In 1999 the ex-star moved to Georgia with her former husband, whose brother lived in Atlanta. (The city has one of the highest populations of Koreans in the country.) It was during the dissolution of that marriage that she rediscovered her love of cooking. As a child, she helped her mother operate a small food cart, selling late-night snacks in her neighborhood, like grilled chicken feet and soju. In America, coming out of a divorce, jobless, and in a new country, food seemed like a natural pivot. “I was always interested in cooking,” she says.
Lee began classes at Le Cordon Bleu College of Culinary Arts in Atlanta. Though much older than her classmates and a foreigner, she excelled. “As soon as I started, it was an awakening sort of thing. Immediately, I was like, ‘This is it’,” she says. “I was happy.” In 2009, she took the grand prize in a regional competition, then ranked second in the American Culinary Federation’s national competition.
After graduating, Lee landed a job at Repast, an high-end restaurant in Atlanta where Taylor was working as a sous chef. They hit it off. “She would take me to Korean restaurants and I would take her to Southern stuff,” remembers Taylor. A few years into their relationship, Lee was invited by a South Korean cooking show to star in an episode exploring the cuisine of rural villages. Taylor went along and it was on that trip that they had the idea for Heirloom. During one shoot in which they made gochujang, Taylor realized, “It has all these dry, dehydrated ingredients—it looks just like a rib rub that we use in Georgia.” The gochujang, he later found, “actually acts as a glue for the rub, and catches the smoke a little bit better,” he says. “It’s worked out really well for us.”
Their first restaurant together, Sobban, was a Korean-American diner, but without the barbecue focus. It was successful; Bon Appetit listed it in the Top 50 Best New Restaurants in America, and it was featured on Andrew Zimmern’s Bizarre Foods. But they had to shut it down following a landlord dispute. It never reached Heirloom’s heights, which has hit some sort of unanticipated nerve.
Now 46, with dark brown eyes, soft inky hair, and a beauty mark above perfect red lips, Lee credits Heirloom’s surprise success to a Korean culinary philosophy that stresses a strict balance between taste, texture, and temperature. It is in their side dishes where this is most apparent. Alongside the perfectly smoked meats is cold fermented daikon, spicy tofu, homemade sweet potato chips, and all kinds of kimchi. Lee believes that such light items temper the heaviness of a barbecue meal. “At the beginning people think it’s weird, and then when they start eating they say, ‘OK, this is very refreshing’,” she says.
“It gives us a little bit more of a creative angle, too,” adds Taylor. “In Texas, it’s just four meats, four sides.”
By no means were they confident the idea would work out. Neither of them had worked in a barbecue restaurant before, only fine-dining. They were simply using recipes that they were already cooking at home. “We were just making this shit up,” says Taylor. “But people found out about us.
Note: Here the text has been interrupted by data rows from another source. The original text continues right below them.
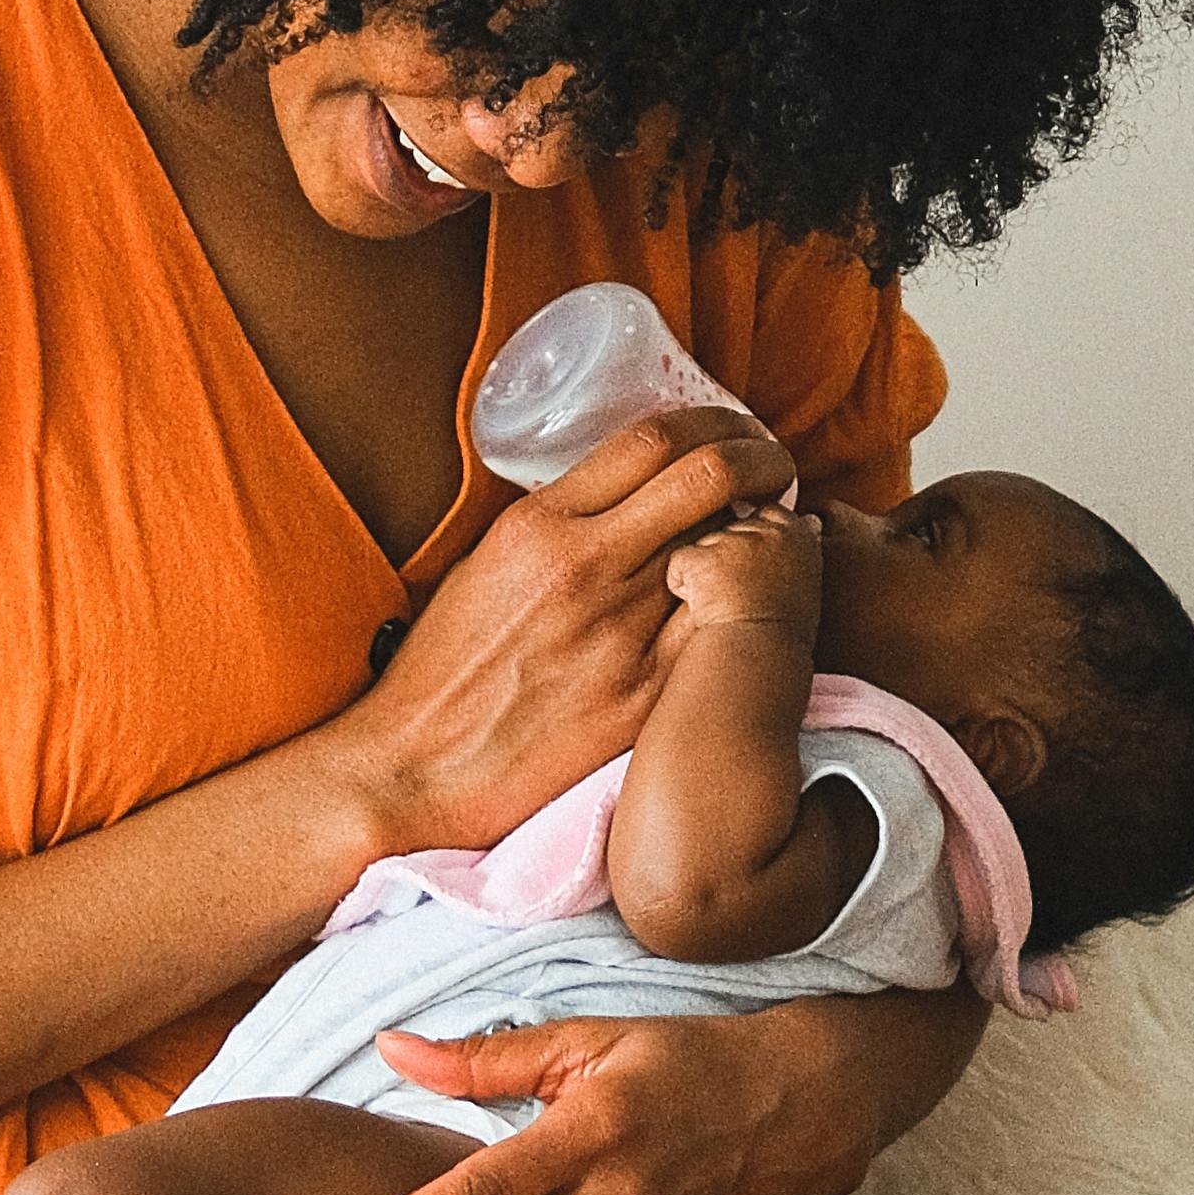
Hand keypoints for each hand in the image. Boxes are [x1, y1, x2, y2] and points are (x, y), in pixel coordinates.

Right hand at [332, 410, 794, 868]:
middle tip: (773, 467)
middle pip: (708, 477)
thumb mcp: (486, 565)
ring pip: (729, 550)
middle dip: (759, 459)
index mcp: (539, 526)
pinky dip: (749, 606)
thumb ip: (558, 524)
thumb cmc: (445, 670)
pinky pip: (722, 631)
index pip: (653, 441)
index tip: (734, 433)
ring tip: (768, 533)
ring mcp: (622, 634)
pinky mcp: (645, 697)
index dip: (714, 424)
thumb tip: (628, 497)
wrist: (420, 770)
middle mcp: (586, 567)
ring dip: (760, 532)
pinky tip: (753, 603)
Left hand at [663, 501, 820, 648]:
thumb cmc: (786, 633)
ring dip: (706, 572)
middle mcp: (766, 531)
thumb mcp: (809, 583)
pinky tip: (703, 611)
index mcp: (798, 535)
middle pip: (733, 528)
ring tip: (725, 607)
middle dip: (728, 557)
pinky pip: (680, 564)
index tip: (755, 567)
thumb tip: (812, 520)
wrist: (761, 658)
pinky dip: (683, 587)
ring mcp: (732, 541)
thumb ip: (801, 547)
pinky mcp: (700, 558)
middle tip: (742, 596)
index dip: (756, 539)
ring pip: (704, 545)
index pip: (770, 513)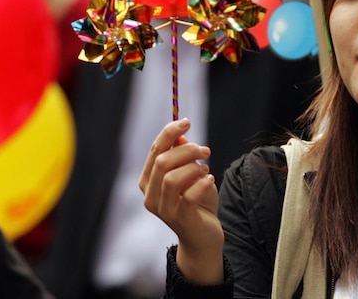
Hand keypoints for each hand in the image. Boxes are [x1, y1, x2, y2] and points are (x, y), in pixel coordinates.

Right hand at [139, 118, 224, 284]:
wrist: (204, 236)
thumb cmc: (197, 201)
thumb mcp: (191, 174)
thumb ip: (183, 157)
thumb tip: (180, 135)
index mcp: (148, 181)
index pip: (155, 151)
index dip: (169, 133)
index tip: (186, 122)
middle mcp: (150, 196)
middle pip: (162, 162)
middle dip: (186, 150)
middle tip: (206, 150)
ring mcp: (163, 210)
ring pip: (172, 178)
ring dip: (193, 168)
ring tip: (205, 169)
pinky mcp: (180, 220)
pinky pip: (189, 196)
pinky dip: (202, 183)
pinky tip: (209, 180)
It happened really quickly.”
Lee in particular wasn’t very confident that American barbecue eaters would be into her native cuisine. But the masses, having spoken with their wallets, have assuaged her fears many times over. And though they don’t advertise Lee’s celebrity at Heirloom, the eatery still gets a regular flow of giddy Korean patrons asking for selfies with her. What really pleases Lee, however, is the culinary praise.
“It makes us really happy. It kind of feels like we’ve introduced a different way to eat, especially with the heavy meat. And people are happy about it. That’s a huge thing as a cook,” says Lee.
“To me, cooking is another stage. I can express myself with food. It’s an art, too—a very thoughtful art.”